What does 0-shot CoT Maj@32 means?
skip to the end for recap and answer
When evaluating the capabilities of LLMs on tasks like question answering, researchers often use benchmarks consisting of carefully curated sets of questions (for an example check out the “GPQA” benchmark which I discovered recently… it just amazed me).
The performance of the models on these benchmarks is then reported using various metrics and techniques. When you check out models system cards three important terms you’ll frequently come across in this context are “x-shot,” “CoT,” “pass@1” and “Maj @ 32”
The term “x-shot” refers to the number of examples or context provided to the LLM in the prompt before the actual question or task. It is therefore an indication of the prompting description
For instance: 0-shot: No examples are provided, testing the model’s ability to answer the question without any context. 5-shot: Five examples related to the task are provided as context before the question. The more examples (or “shots”) provided, the easier it becomes for the model to understand the task and potentially perform better. However, 0-shot evaluation is useful for assessing the model’s general knowledge and reasoning abilities without relying on specific examples.
See this medium article for a quick visual understanding and check out this paper for more.

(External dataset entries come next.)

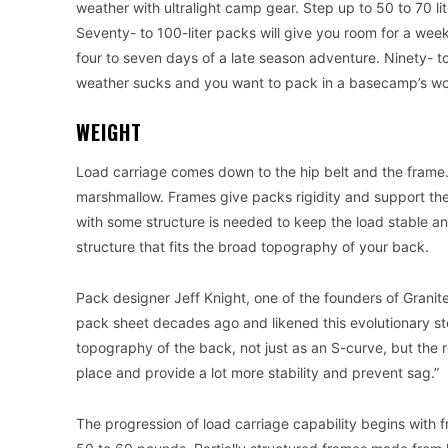
weather with ultralight camp gear. Step up to 50 to 70 lite
Seventy- to 100-liter packs will give you room for a we
four to seven days of a late season adventure. Ninety- t
weather sucks and you want to pack in a basecamp’s wort
WEIGHT
Load carriage comes down to the hip belt and the frame. A
marshmallow. Frames give packs rigidity and support the 
with some structure is needed to keep the load stable and
structure that fits the broad topography of your back.
Pack designer Jeff Knight, one of the founders of Granite
pack sheet decades ago and likened this evolutionary st
topography of the back, not just as an S-curve, but the rol
place and provide a lot more stability and prevent sag.”
The progression of load carriage capability begins with 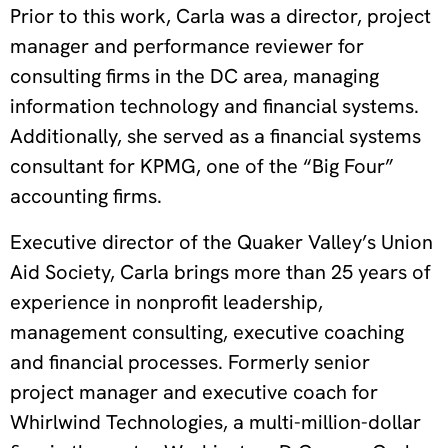
Prior to this work, Carla was a director, project
manager and performance reviewer for
consulting firms in the DC area, managing
information technology and financial systems.
Additionally, she served as a financial systems
consultant for KPMG, one of the “Big Four”
accounting firms.
Executive director of the Quaker Valley’s Union
Aid Society, Carla brings more than 25 years of
experience in nonprofit leadership,
management consulting, executive coaching
and financial processes. Formerly senior
project manager and executive coach for
Whirlwind Technologies, a multi-million-dollar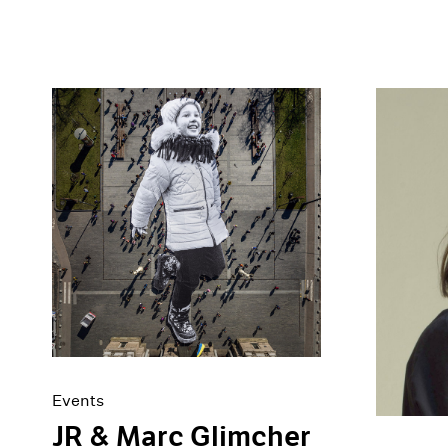
Events
JR & Marc Glimcher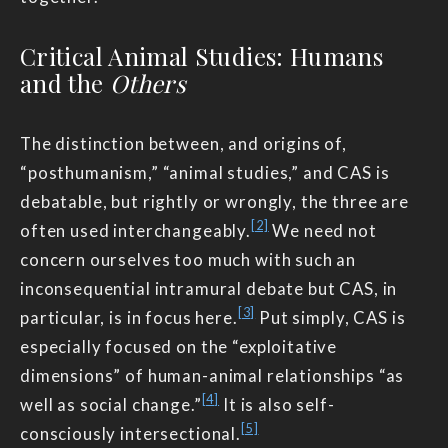
Critical Animal Studies: Humans
and the
Others
The distinction between, and origins of,
“posthumanism,” “animal studies,” and CAS is
debatable, but rightly or wrongly, the three are
[2]
often used interchangeably.
We need not
concern ourselves too much with such an
inconsequential intramural debate but CAS, in
[3]
particular, is in focus here.
Put simply, CAS is
especially focused on the “exploitative
dimensions” of human-animal relationships “as
[4]
well as social change.”
It is also self-
[5]
consciously intersectional.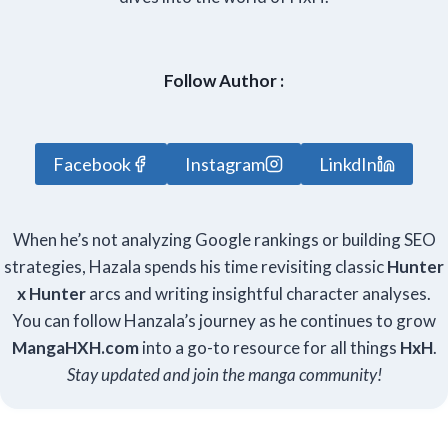
Follow Author :
Facebook
Instagram
LinkdIn
When he’s not analyzing Google rankings or building SEO
strategies, Hazala spends his time revisiting classic
Hunter
x Hunter
arcs and writing insightful character analyses.
You can follow Hanzala’s journey as he continues to grow
Manga
HXH
.com
into a go-to resource for all things
HxH
.
Stay updated and join the manga community!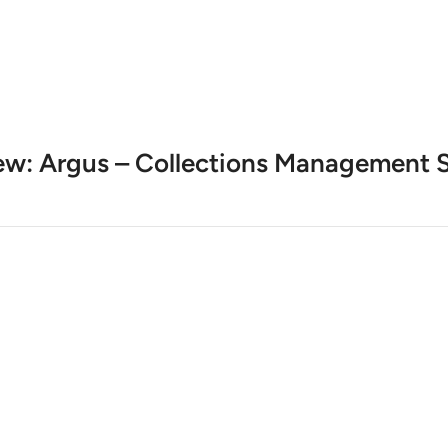
ew: Argus – Collections Management S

Chain of Thought (CoT) prompting is a technique that encourages the LLM to break down a problem into step-by-step reasoning before arriving at the final answer check out the original Google Brain Meeting. As such it is a prompting indication. Instead of directly outputing the answer, the model is prompted to show its thought process, which can reveal valuable insights into its reasoning capabilities, and more importantly improve model performance.
This is why adding “think step by step”, “verify step by step, and such variants, are a good (prompting hack)[https://www.youtube.com/watch?v=wVzuvf9D9BU&ab_channel=AIExplained].
This approach helps assess the model’s true capability by allowing it to structure and reason through complex problems, rather than just its ability to spit straight the correct final answer.

Pass@x refers to an evaluation metric as opposed to referring to an instruction description such as CoT and x-shot. “pass@1” simply indicates the percentage of answers the model gets the correct at first try, “pass@10” is the percentage where at least 1 in 10 attempts were correct.
Pass@1 evaluation is useful for coding tasks where the primary goal is to obtain the correct code, and there is no need to define other specifications regarding prompting technique.
One such example is the Mostly Basic Programming Problems, where the dataset does not allow/require different prompting strategies (i.e. no think step by step there).
Maj@x also refers to an evaluation metric. This refers to a majority voting mechanism used in the evaluation of responses generated. This mechanism is employed to assess the robustness and consistency of the model’s outputs across multiple attempts.
When a language model generates multiple answers for the same question (for instance, 32 different attempts or “runs”), the “Maj@32” metric would evaluate whether the majority of these attempts agree on the same answer. Essentially if you have are asking a true or false question, you would need more than half of the model answers to be correct to consider the model to be right, if you have a multiple-choice question with 4 possible options, you would need the model to choose the correct option more than any other option with a minimum of 5 times. If you have an open question, the model should converge to the correct solution most of the times.
This approach helps in determining the reliability of the model when tested many times and provides a higher bound on the capability of the model testing its boundaries potential.
Think of an LLM like a student. “Shots” are the examples you attach to the question in the prompt for the LLM to learn from.
CoT stands for “Chain of Thought” and is a hack to improve model performance by encouraging to show its working step-by-step. This forces it to have a longer reasoning in terms of tokens before jumping to the answer, decreasing the chance of unlucky sampling.
For pass@1 we are checking if LLM’s first answer attempt solve the task correctly. A high pass@1 score means the LLM is accurate and nails the answer quickly.
Maj@32 measures a model’s capacity by checking if over 32 attempts the most frequent answer is the correct solution.
Therefore, when evaluating an LLM using “0-shot CoT Maj@32” we are looking at the success rate of the model, when prompted with a question with 0 examples prepended and with “think step by step” or similar variants appended, and the success is based on whether over the 32 replies to such prompt, the majority of the answers converge on the same solution.